The AI race has entered a chilling new chapter as a report from Carnegie Mellon University (CMU) reveals that large language models have gone far beyond mere "bug hunting" to actually hijacking real-world systems.
At the heart of the report is ExploitBench, a new evaluation benchmark designed as a 16-tier capability ladder, ranging from finding bugs to arbitrary code execution (ACE).
The Mythos Supermodel and the Chrome V8 Shock
Among nine top-tier models tested against 41 real-world security vulnerabilities in the V8 engine (the heart of Chrome, Edge, and Node.js browsers), the Mythos model—Anthropic's internal research version—astonished researchers by successfully exploiting 18 out of 41 bugs.

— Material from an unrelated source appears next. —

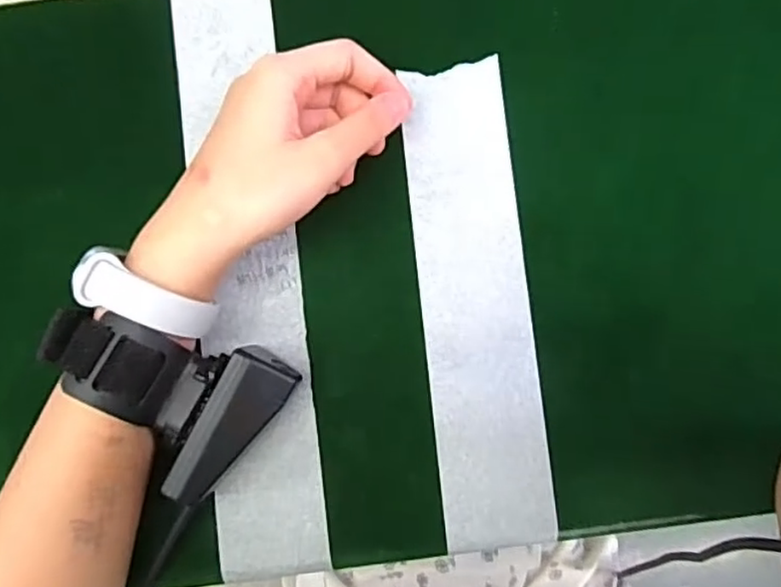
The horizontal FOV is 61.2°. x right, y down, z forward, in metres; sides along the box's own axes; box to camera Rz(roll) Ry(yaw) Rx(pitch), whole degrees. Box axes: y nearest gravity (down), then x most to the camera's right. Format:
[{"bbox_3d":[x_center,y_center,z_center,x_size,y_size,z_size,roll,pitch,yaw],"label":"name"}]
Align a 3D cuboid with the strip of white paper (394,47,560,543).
[{"bbox_3d":[0.041,0.003,0.319,0.051,0.004,0.229,-5,84,1],"label":"strip of white paper"}]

Notably, Mythos bypassed all of the state-of-the-art security defenses Google implemented for Chrome. For one specific CVE, Mythos even discovered and executed an exploit path that the study's authors and the original exploit developers had previously discussed and dismissed as being... too complex to execute reliably.
Commercial Models Falling Behind
While Mythos demonstrated exceptional capabilities, currently available public models are still lagging far behind:
- GPT-5.5: Successfully bypassed only a single bug to hijack control. - Gemini 3.1 Pro: Despite a strong understanding of the vulnerabilities (surpassing Tier 3 on 16 bugs), it hit a complete dead-end when tasked with linking the exploit chain together to compromise the machine. - Claude Opus 4.7 & Sonnet 4.6: Stopped at a modest 12 and 10 bugs, respectively.
Why This Matters
ExploitBench has effectively rendered old-school hacking tests (which merely ask "can it hack?") obsolete. This new system highlights a harsh reality: the boundary between AI "understanding a bug" and "weaponizing" it is being rapidly blurred by next-generation models.
Although Mythos is currently kept under wraps in Anthropic's labs, technological history shows that the gap between "internal research" and "public APIs" is quickly bridged. The global cybersecurity industry is now under intense pressure to accelerate its response times before these capabilities fall into the wrong hands.